Teks Bacaan —
Selasa, 30 Desember 2025
Menu

Bupati Aceh Tamiang Minta Kemenhut Keluarkan Regulasi soal Tumpukan Kayu Gelondongan

Redaksi
Gelondongan Kayu dari Sumbar Terdapat Label Kemenhut dan Perusahaan SVLK Indonesia. | Ist
Gelondongan Kayu dari Sumbar Terdapat Label Kemenhut dan Perusahaan SVLK Indonesia. | Ist
Bagikan:

FORUM KEADILAN – Bupati Aceh Tamiang Armia Pahmi mendesak Kementerian Kehutanan (Kemenhut) untuk segera mengeluarkan regulasi atau landasan hukum terkait penanganan tumpukan kayu gelondongan yang terbawa arus banjir beberapa waktu lalu. Menurut Armia, kejelasan regulasi diperlukan agar pemanfaatan kayu tersebut tidak menimbulkan persoalan hukum di kemudian hari.

Armia menjelaskan, saat ini proses pengangkutan kayu gelondongan di halaman Pesantren Darul Mukhlisin telah mencapai sekitar 85 persen. Kayu-kayu berukuran besar telah dipindahkan dan ditumpuk di pinggir sungai.

“Kami nanti memohon fatwa dari Menteri Kehutanan, mau diapakan kayu ini. Apakah diserahkan kepada kami untuk dijadikan papan, balok, atau kusen. Sehingga ada fatwa yang kuat atau dasar hukum yang jelas untuk kami melakukan hal tersebut,” katanya dalam Rapat Koordinasi dengan Pimpinan DPR RI, Aceh, Selasa, 30/12/2025.

Data yang Diberikan —
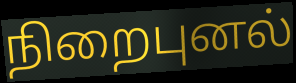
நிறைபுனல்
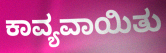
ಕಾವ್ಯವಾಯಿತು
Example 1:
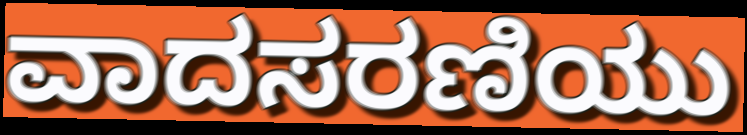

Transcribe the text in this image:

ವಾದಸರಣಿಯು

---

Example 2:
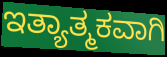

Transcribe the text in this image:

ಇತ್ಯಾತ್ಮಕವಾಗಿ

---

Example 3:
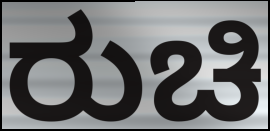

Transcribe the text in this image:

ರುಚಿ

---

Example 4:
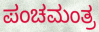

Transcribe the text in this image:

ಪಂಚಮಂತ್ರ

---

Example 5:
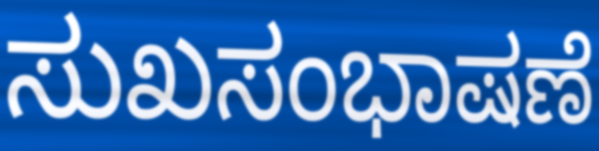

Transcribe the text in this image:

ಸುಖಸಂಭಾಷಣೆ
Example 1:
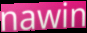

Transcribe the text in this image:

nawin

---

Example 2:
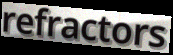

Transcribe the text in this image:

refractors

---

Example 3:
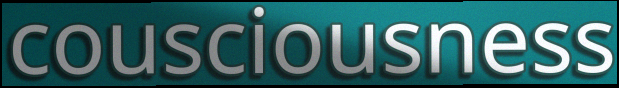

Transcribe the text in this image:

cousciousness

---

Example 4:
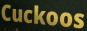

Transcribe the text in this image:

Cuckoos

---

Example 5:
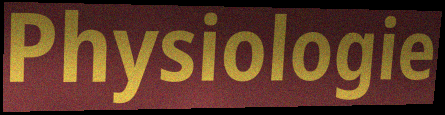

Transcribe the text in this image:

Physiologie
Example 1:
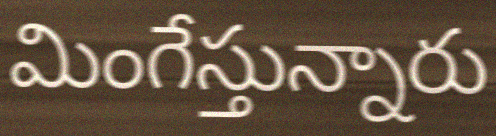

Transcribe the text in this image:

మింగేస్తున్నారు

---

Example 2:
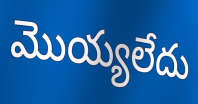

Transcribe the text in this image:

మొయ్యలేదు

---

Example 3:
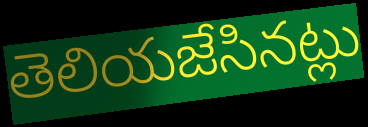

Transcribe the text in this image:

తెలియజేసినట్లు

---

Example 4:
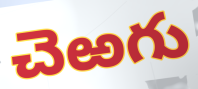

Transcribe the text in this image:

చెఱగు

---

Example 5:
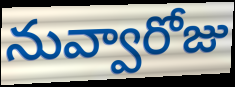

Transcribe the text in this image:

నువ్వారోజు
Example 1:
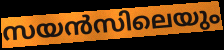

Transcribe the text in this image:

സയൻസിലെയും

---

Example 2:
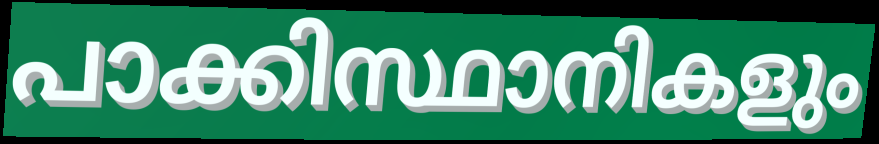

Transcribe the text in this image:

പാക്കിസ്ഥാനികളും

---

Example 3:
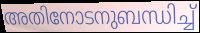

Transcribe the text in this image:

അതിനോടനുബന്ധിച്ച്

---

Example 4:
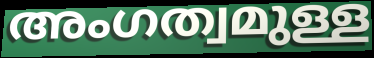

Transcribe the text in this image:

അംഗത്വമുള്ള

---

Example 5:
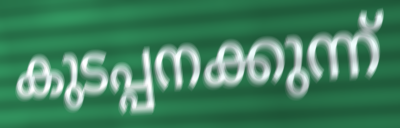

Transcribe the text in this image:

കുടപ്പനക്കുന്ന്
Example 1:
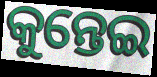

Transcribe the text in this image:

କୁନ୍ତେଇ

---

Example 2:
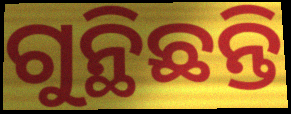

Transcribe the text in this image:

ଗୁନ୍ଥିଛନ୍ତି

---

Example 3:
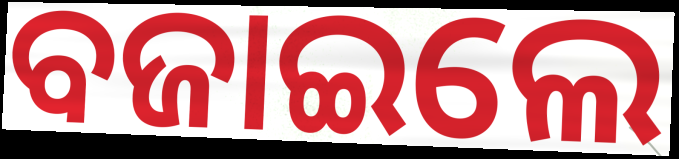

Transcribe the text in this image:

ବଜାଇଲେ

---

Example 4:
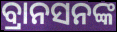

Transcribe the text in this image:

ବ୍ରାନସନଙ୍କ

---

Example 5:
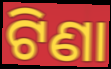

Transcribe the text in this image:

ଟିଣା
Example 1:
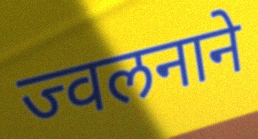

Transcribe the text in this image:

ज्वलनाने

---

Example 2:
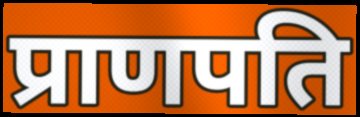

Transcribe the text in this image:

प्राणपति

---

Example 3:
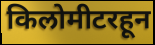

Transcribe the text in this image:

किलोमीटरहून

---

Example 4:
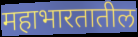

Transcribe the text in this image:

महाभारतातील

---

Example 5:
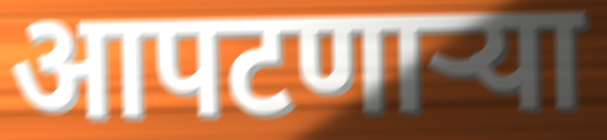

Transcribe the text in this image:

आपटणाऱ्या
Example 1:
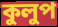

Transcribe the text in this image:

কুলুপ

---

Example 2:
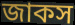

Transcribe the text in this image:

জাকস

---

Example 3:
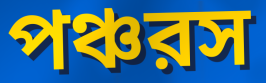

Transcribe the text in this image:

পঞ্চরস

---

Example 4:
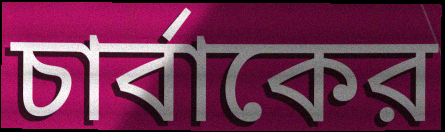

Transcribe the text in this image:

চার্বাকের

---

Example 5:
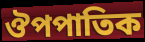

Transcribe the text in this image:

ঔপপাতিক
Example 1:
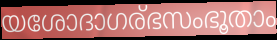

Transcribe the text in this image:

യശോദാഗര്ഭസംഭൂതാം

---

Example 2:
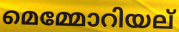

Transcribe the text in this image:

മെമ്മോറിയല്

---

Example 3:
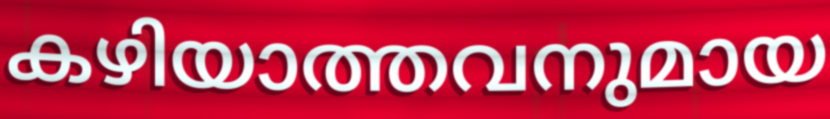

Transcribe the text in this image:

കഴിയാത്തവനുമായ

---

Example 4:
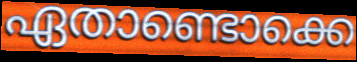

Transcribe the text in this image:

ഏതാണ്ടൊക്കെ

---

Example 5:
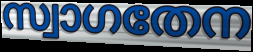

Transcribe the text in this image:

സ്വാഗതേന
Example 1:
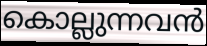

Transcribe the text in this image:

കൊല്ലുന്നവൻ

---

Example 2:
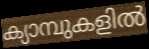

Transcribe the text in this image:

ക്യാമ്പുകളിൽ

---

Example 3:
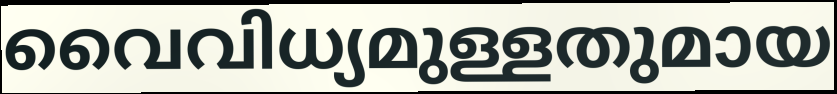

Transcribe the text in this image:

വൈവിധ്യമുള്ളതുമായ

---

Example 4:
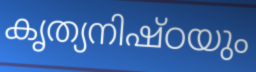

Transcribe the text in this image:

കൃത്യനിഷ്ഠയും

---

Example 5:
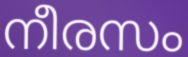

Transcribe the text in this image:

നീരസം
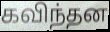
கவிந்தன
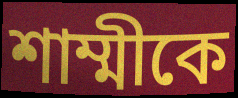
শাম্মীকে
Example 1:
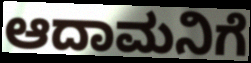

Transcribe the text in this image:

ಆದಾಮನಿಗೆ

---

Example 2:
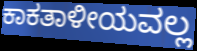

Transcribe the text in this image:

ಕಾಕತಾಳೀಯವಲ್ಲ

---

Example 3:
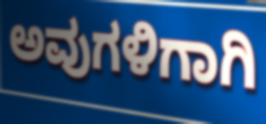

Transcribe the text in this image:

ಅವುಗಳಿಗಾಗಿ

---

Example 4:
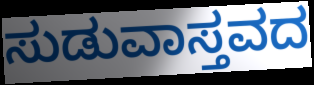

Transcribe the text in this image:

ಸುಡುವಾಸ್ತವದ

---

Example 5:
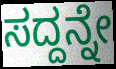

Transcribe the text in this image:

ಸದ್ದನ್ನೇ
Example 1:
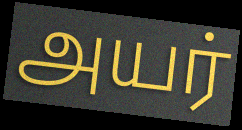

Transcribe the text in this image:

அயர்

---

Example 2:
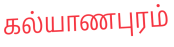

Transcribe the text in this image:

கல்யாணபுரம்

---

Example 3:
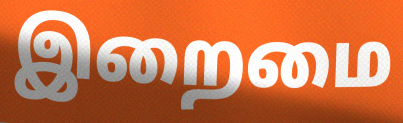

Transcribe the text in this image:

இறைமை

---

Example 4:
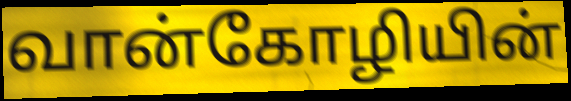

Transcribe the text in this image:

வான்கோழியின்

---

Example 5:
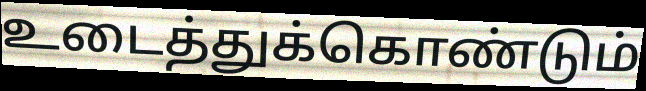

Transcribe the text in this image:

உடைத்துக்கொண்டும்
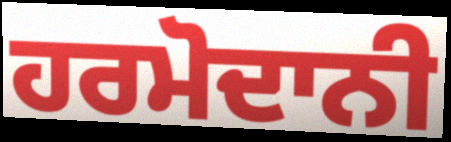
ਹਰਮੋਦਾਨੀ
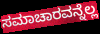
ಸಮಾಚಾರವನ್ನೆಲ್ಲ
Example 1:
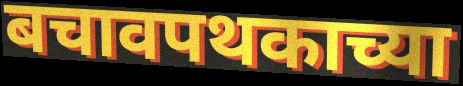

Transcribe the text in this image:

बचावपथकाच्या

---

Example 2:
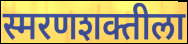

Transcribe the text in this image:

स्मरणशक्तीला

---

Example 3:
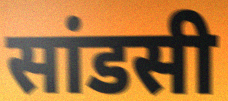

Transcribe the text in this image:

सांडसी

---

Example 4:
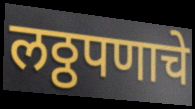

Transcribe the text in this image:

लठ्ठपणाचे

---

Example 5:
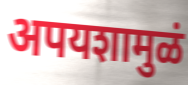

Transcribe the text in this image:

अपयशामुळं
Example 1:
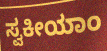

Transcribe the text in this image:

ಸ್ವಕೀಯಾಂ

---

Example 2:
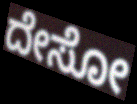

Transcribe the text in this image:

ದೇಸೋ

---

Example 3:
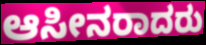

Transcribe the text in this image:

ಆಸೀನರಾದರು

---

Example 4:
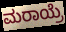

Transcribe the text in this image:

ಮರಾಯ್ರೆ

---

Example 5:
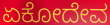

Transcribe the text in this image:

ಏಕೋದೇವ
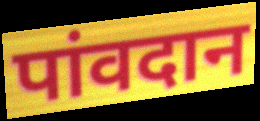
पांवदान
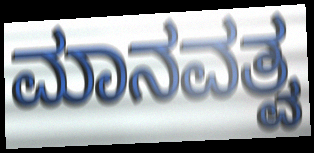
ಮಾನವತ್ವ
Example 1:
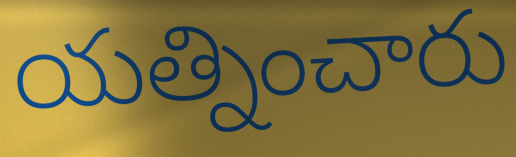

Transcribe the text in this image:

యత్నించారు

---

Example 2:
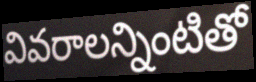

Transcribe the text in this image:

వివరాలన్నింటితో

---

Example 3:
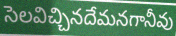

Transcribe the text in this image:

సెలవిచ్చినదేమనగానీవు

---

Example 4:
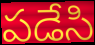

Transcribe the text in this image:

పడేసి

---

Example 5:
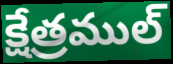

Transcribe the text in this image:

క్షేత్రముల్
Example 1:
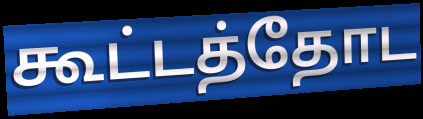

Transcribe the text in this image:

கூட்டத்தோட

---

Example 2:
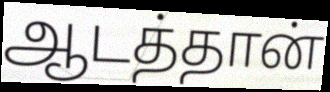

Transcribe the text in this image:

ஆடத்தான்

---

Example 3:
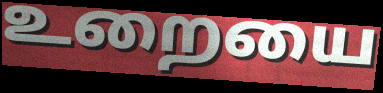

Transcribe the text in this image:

Yang Perlu Dikerjakan —
Lanjutkan berita tentang permintaan Bupati Aceh Tamiang soal tumpukan kayu gelondongan, mulai dari kalimat setelah kutipan ucapannya yang terakhir.

Jawaban —
Ia menegaskan, pemerintah daerah tidak ingin langkah pemanfaatan kayu gelondongan tanpa regulasi justru berujung pada pemanggilan rakyat Aceh Tamiang oleh Aparat Penegak Hukum (APH).

“Ini perlu ada penegasan, jangan sampai kami dipanggil-panggil lagi oleh APH. Ini merupakan bentuk komitmen kami untuk membantu masyarakat Aceh Tamiang,” ujarnya.

Selain itu, Armia juga melaporkan perkembangan pemulihan pascabanjir. Ia menyebutkan aliran listrik telah kembali normal dan jaringan Telkomsel sudah berfungsi.

“Untuk listrik sudah menyala, alhamdulillah, dan juga sinyal Telkomsel,” ucapnya.

Saat ini, aktivitas ekonomi masyarakat mulai bergerak meskipun tidak terlalu signifikan. Sentra ekonomi yang sempat terdampak kini mulai pulih dengan munculnya pasar-pasar kaget yang menjual kebutuhan pokok seperti sayuran dan telur.

Armia mengatakan Pemerintah daerah juga telah membersihkan pasar tradisional agar pedagang dapat kembali berjualan tanpa mengganggu arus lalu lintas.

“Begitu sudah 100 persen bersih, para penjual ini akan dimasukkan kembali ke pasar, sehingga tidak mengganggu arus lalu lintas di depannya,” jelasnya.

Ia menambahkan, arus lalu lintas dan distribusi logistik dari Medan menuju Banda Aceh dan sebaliknya berjalan lancar, meski masih terdapat beberapa titik kemacetan akibat kondisi jalan yang rusak dan berlubang. Namun, tantangan terbesar saat ini berada di wilayah pedesaan.

Setidaknya, kata Armia, dari total 216 desa di Aceh Tamiang, hampir semuanya terdampak lumpur sisa banjir. Untuk itu, pemerintah daerah membutuhkan dukungan alat berat dalam jumlah besar guna mempercepat pembersihan.

Kemudian, lebih dari 8.000 hektare lahan sawah tertimbun lumpur. Meski begitu, sebagian petani tetap nekat menanam padi di atas lahan tersebut.

“Kita lihat nanti bagaimana hasilnya. Insyaallah ini bisa kita upayakan,” ungkapnya.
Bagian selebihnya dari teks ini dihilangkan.